VirtuCache is a superior solution to Hybrid Dell ME4’s internal Read Caching and Auto-Tiering features. For instance, the Read Caching and Auto-Tiering features in hybrid ME4 only improve VM read performance,1 VirtuCache improves the performance of VM reads and writes. Or that VirtuCache helps improve the performance of small block storage IO even for the high-end All-SSD ME4. Below are a few more ways VirtuCache enhances the performance of Dell ME4.
-
SSD in the ESXi host will perform better than SSD in the appliance. In the case of VirtuCache, the SSD is right on the motherboard of the VMware host CPU that consumes hot data. Versus in the case of ME4, where the SSD is behind the shared storage network and storage controllers.
-
VirtuCache caches reads and writes, whereas ME4’s Read Caching and Auto-Tiering caches/tiers VM reads only.1
-
You can cache to host RAM or NVME / PCIe SSD with VirtuCache. Both these options are much higher performing than the Seagate SAS SSDs that Hybrid and All-Flash ME4 use.
-
Controller bottleneck results in high latencies for small block IO. Even if you have Dell’s highest performing all-flash ME4 and you are still experiencing high VM latencies, it’s most likely that the ME4 controller is choked because your application is doing large amounts of small block read/write IO. Dell ME4 controllers don’t use x86 processors that are now standard in storage appliances, instead, they use a RAID controller processor, that are lower performing than x86 processors (thus also making the ME4 cheaper than other appliances).
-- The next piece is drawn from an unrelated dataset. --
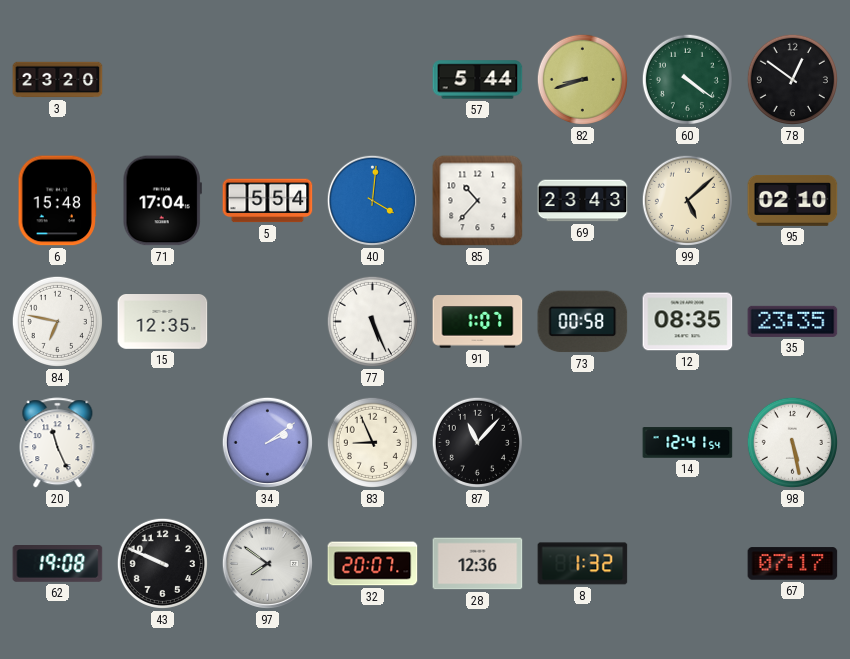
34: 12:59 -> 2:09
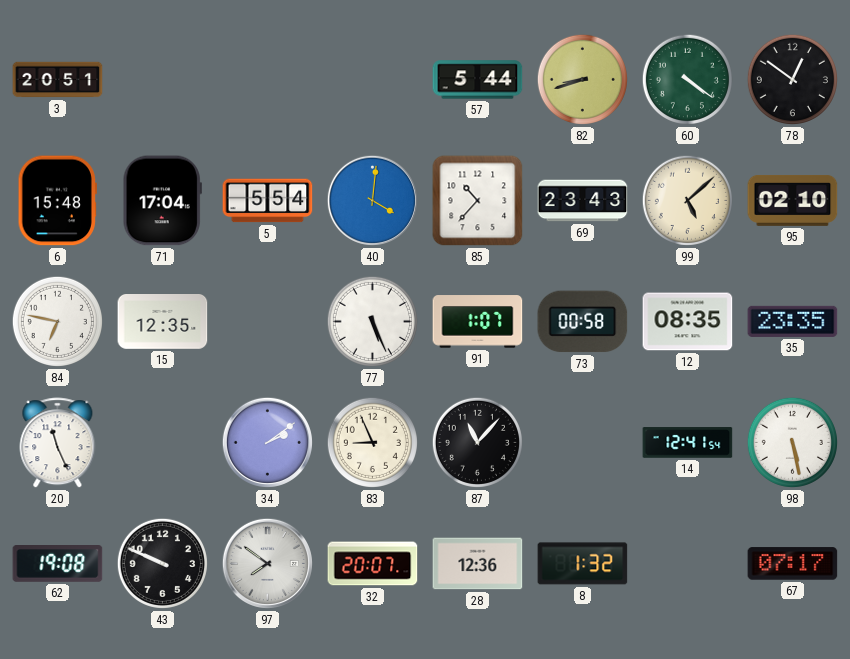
3: 23:20 -> 20:51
This processor chokes with large amounts of small block IO because small block IO is CPU intensive.2 Now VirtuCache uses ESXi host CPUs for caching operations, and not storage appliance processors. As a result, VirtuCache has access to larger amounts of CPU, than the ME4, which in turn makes it very effective in accelerating small block IO.
Cross-references.
1 – Page 6 of this official document on delltechnologies.com mentions that the ME4 has SSD read cache and on line 6 it mentions that this feature doesn’t improve write performance. So there is no ability for the hybrid ME4 to write to SSD.
2 – Three reasons why small block IO is CPU intensive: Firstly, the block size is small, so VMs can issue large amounts of small block IO quickly (compared to large block size IO). Secondly, whether the block is 1MB or 4KB, the same number of storage appliance processor cycles are used to process the block. Now if the IO is random, it further aggravates storage appliance processor usage since large amounts of metadata need to be scanned to read/write random blocks.